• **Given records**:
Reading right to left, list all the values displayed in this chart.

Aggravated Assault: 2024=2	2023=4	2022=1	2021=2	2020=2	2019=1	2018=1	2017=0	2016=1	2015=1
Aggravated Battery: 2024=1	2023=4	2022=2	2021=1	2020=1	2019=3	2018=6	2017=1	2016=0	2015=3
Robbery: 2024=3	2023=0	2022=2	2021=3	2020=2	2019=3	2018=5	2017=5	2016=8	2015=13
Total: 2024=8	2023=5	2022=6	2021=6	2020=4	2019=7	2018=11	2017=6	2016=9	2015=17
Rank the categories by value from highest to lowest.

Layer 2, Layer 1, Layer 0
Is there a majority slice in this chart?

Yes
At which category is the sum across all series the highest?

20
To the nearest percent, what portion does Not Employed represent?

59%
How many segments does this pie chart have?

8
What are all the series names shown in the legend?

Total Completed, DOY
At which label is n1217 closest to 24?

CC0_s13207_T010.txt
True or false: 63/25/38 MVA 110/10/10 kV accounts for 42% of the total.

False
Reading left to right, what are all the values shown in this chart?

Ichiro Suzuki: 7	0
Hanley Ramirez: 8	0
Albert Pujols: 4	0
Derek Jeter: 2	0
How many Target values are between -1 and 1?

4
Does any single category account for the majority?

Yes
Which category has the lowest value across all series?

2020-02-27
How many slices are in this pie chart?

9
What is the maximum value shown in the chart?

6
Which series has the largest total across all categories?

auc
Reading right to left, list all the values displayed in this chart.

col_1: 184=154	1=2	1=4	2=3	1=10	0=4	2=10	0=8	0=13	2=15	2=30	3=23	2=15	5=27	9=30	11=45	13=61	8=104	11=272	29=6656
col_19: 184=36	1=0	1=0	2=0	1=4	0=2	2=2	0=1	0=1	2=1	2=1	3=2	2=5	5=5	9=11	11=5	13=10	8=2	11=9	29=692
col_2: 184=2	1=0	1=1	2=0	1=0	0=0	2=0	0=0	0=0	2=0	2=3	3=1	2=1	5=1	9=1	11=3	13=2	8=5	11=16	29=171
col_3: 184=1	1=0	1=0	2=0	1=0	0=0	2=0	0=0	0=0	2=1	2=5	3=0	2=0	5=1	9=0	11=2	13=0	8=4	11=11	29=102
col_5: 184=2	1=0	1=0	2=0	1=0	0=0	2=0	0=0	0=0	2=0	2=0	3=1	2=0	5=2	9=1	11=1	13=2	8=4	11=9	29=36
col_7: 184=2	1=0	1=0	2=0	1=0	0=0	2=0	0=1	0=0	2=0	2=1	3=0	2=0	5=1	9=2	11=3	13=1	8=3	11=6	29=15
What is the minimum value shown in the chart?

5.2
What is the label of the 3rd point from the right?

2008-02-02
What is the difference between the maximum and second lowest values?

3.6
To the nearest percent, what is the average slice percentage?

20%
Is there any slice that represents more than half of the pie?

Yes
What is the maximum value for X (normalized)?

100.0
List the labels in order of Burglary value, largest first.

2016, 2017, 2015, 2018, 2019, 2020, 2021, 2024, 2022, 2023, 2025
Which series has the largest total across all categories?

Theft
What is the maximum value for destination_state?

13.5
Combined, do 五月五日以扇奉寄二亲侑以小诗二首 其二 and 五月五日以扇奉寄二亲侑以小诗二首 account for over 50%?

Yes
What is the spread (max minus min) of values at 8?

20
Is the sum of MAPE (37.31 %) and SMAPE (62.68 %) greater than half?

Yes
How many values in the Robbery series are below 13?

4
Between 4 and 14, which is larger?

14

• **Directions**: Switch "list" to "enumerate" in the material from its first line up to and including the line with "Rank the categories", and give those lines back with nothing else altered.

• **Finished task**:
Reading right to left, enumerate all the values displayed in this chart.

Aggravated Assault: 2024=2	2023=4	2022=1	2021=2	2020=2	2019=1	2018=1	2017=0	2016=1	2015=1
Aggravated Battery: 2024=1	2023=4	2022=2	2021=1	2020=1	2019=3	2018=6	2017=1	2016=0	2015=3
Robbery: 2024=3	2023=0	2022=2	2021=3	2020=2	2019=3	2018=5	2017=5	2016=8	2015=13
Total: 2024=8	2023=5	2022=6	2021=6	2020=4	2019=7	2018=11	2017=6	2016=9	2015=17
Rank the categories by value from highest to lowest.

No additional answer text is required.